2 - Não há que se falar em ocorrência de fraude ou em surpresa quanto aos descontos realizados no benefício previdenciário do autor/apelante. Portanto, não merece o autor/apelante qualquer indenização, pois ausente ato ilícito praticado pela instituição financeira

3 – Sentença de improcedência da ação mantida.

4 - Recurso conhecido e desprovido.

(TJPI | Apelação / Remessa Necessária Nº 0000311-84.2016.8.18.0088 | Relator: Oton Mário José Lustosa Torres | 4ª CÂMARA ESPECIALIZADA CÍVEL | Data de Julgamento: 07/05/2021) – grifou-se.

 

CIVIL. PROCESSO CIVIL. DECLARATÓRIA DE INEXISTÊNCIA DE RELAÇÃO JURÍDICA. EMPRÉSTIMO CONSIGNADO. AUSÊNCIA DE PROVA DE ILICITUDE DO CONTRATO. RECURSO PROVIDO.

1. Analisando os documentos colacionados aos autos, constata-se que o banco apelante colacionou o contrato de crédito bancário firmado entre as partes, o qual se encontra devidamente assinado. Juntou, ainda, comprovante de transferência bancária (TED) para a conta do apelado.

2. O autor/apelado não apresentou qualquer documento hábil a infirmar a legalidade do referido contrato de empréstimo consignado ou a evidenciar a ocorrência de falha na prestação do serviço. Limitou-se apenas a juntar o extrato do seu benefício previdenciário que comprova a realização do empréstimo consignado.

3. Não existindo comprovação de qualquer ilicitude no negócio jurídico firmado entre as partes que vicie sua existência válida, não há falar em sua rescisão.

4. Apelação provida.

(TJPI | Apelação Cível Nº 2017.0001.002502-1 | Relator: Des. Oton Mário José Lustosa Torres | 4ª Câmara Especializada Cível | Data de Julgamento: 20/06/2017) – grifou-se.

 

DIREITO PROCESSUAL CIVIL. APELAÇÃO CÍVEL. EMPRÉSTIMO CONSIGNADO. REGULARIDADE. AUSÊNCIA DE FRAUDE. INSTRUMENTO CONTRATUAL COM ASSINATURA DO APELANTE. ANALFABETISMO NÃO DEMONSTRADO. RECURSO CONHECIDO E IMPROVIDO.

1 – As provas documentais acostadas aos autos evidenciam a celebração do Contrato de Empréstimo Consignado pelo autor/apelante e, ainda, cópia de TED com os dados do repasse do valor contrato, sem impugnação ou comprovação de devolução da quantia. Assim, constatando-se a regularidade formal do contrato entabulado entre as partes.

2 – Corroborando com as provas acostadas, a parte autora/apelante, em suas razões de recurso, restringe-se a alegar a nulidade contratual ante a ausência do instrumento público, no entanto, não questiona a existência do negócio jurídico e do depósito, levando-nos a crer, assim, que houve a celebração e concretização da avença.

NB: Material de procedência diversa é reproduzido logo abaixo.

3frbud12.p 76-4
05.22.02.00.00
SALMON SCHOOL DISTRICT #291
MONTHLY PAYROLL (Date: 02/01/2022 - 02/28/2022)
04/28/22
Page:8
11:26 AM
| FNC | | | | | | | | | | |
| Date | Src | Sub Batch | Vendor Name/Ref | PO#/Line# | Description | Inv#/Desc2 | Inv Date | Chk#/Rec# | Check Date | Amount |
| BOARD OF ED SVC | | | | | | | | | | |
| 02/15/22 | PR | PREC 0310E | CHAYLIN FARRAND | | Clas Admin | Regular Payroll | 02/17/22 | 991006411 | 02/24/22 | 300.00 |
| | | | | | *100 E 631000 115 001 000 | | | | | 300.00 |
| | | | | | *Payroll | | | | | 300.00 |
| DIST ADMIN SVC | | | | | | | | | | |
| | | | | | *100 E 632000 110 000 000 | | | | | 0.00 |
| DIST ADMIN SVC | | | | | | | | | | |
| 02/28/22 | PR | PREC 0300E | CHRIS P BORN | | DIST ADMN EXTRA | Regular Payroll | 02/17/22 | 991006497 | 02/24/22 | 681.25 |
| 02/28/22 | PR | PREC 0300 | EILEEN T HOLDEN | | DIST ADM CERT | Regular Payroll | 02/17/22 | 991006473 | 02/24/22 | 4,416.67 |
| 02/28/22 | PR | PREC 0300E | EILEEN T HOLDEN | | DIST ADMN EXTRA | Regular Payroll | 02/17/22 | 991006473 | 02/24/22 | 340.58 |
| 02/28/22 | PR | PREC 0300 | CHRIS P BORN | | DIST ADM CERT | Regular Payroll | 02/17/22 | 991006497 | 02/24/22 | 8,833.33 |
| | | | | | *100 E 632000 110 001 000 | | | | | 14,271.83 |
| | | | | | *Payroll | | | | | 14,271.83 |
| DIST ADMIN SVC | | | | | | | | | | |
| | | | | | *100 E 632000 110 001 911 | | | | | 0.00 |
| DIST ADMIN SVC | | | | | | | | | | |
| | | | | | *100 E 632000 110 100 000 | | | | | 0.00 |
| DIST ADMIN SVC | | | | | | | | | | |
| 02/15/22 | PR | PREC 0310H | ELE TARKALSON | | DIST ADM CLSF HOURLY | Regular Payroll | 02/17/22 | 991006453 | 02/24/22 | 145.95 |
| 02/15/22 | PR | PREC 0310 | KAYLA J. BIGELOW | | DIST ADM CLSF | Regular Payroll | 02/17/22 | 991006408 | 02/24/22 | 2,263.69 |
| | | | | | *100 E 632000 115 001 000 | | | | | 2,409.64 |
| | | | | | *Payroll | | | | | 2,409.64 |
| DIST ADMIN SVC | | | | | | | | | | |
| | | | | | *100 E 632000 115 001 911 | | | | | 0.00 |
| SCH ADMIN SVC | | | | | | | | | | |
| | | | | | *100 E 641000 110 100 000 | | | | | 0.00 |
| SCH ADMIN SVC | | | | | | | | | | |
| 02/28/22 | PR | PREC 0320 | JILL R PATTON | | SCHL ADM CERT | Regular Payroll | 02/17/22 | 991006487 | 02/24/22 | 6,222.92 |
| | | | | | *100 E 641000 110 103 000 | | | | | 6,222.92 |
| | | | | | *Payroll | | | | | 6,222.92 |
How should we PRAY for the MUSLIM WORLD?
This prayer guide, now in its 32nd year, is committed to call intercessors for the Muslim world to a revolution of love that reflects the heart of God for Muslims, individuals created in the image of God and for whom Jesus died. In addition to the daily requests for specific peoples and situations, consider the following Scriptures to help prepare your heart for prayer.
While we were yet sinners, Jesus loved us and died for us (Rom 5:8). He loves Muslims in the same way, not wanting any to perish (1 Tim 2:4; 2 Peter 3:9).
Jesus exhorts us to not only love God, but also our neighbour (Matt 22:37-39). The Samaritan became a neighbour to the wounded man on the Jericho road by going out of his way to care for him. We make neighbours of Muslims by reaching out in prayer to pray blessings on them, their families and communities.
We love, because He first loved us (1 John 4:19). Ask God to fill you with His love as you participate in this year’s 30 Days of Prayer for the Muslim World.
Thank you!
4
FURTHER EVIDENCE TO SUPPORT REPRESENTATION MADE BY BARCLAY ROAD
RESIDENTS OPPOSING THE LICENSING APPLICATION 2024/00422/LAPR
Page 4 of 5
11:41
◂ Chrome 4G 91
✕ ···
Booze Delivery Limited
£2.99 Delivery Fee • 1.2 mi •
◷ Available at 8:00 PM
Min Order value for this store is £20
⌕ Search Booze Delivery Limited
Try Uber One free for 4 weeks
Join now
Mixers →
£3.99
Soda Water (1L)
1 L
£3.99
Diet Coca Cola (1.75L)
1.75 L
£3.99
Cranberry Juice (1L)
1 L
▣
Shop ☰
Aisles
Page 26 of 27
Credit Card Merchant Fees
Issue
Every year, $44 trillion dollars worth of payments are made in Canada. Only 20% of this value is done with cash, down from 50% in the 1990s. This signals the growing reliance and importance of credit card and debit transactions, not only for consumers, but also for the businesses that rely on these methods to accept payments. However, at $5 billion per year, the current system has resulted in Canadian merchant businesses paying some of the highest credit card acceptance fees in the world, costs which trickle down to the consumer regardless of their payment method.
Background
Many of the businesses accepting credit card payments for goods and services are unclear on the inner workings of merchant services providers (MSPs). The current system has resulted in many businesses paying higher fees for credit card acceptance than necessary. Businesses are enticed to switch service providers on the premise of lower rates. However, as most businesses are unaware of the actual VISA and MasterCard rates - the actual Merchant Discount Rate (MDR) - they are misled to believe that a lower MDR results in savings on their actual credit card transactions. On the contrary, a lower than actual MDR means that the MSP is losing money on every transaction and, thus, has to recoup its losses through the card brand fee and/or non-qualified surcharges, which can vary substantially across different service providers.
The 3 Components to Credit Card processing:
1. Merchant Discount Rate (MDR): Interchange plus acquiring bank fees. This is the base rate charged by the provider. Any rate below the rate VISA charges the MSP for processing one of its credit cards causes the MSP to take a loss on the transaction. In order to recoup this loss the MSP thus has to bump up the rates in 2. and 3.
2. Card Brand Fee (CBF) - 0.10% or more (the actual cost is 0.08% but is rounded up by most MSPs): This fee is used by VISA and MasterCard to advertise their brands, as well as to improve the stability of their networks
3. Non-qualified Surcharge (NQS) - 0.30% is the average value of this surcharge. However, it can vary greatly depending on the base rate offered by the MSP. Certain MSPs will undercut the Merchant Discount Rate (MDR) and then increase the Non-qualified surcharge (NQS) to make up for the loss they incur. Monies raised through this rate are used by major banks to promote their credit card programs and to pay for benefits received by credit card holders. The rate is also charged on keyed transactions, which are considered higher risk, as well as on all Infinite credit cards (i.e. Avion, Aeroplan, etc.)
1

3 – Pelo que se depreende da documentação acostada ao bojo processual, verifica-se que o apelante não é analfabeto, porquanto, consta sua assinatura em sua Carteira de Identidade e no Contrato de Empréstimo Consignado, fato este que, por si só, afasta a obrigatoriedade de Procuração Pública.

4 – Apelação Conhecida e improvida.

(TJPI | Apelação Cível Nº 2018.0001.003750-7 | Relator: Des. Fernando Lopes e Silva Neto | 4ª Câmara Especializada Cível | Data de Julgamento: 22/05/2018) – grifou-se.

 

DIREITO PROCESSUAL CIVIL. APELAÇÃO CÍVEL. EMPRÉSTIMO CONSIGNADO. REGULARIDADE. AUSÊNCIA DE FRAUDE. INSTRUMENTO CONTRATUAL COM ASSINATURA DO APELANTE, RECONHECIDA EM JUÍZO. RECURSO CONHECIDO E IMPROVIDO.

1 – As provas documentais acostadas aos autos evidenciam a celebração do Contrato de Empréstimo Consignado pelo autor e, ainda, cópia de TED com os dados do repasse do valor contrato, sem impugnação ou comprovação de devolução da quantia. Assim, constatando-se a regularidade formal do contrato entabulado entre as partes.

2 – Corroborando com as provas acostadas, a parte autora/apelante, em audiência, declarou que realizou o contrato em comento. Desta forma, restando comprovada a regularidade da avença, não há que se falar em nulidade contratual, tampouco, no dever de indenizar.

3 – Apelação Conhecida e improvida.

(TJPI | Apelação Cível Nº 2017.0001.001461-8 | Relator: Des. Fernando Lopes e Silva Neto | 4ª Câmara Especializada Cível | Data de Julgamento: 18/07/2017) – grifou-se.

 

Por conseguinte, impõe-se a manutenção da sentença de improcedência da ação.

 

É o quanto basta.

 

IV. DISPOSITIVO

 

Com estes fundamentos, NEGO PROVIMENTO ao recurso.

Majoro os honorários advocatícios para o patamar de 15% sobre o valor da causa, permanecendo a cobrança em condição de suspensão de exigibilidade em virtude da gratuidade da justiça (art. 98 , § 3.º, do CPC).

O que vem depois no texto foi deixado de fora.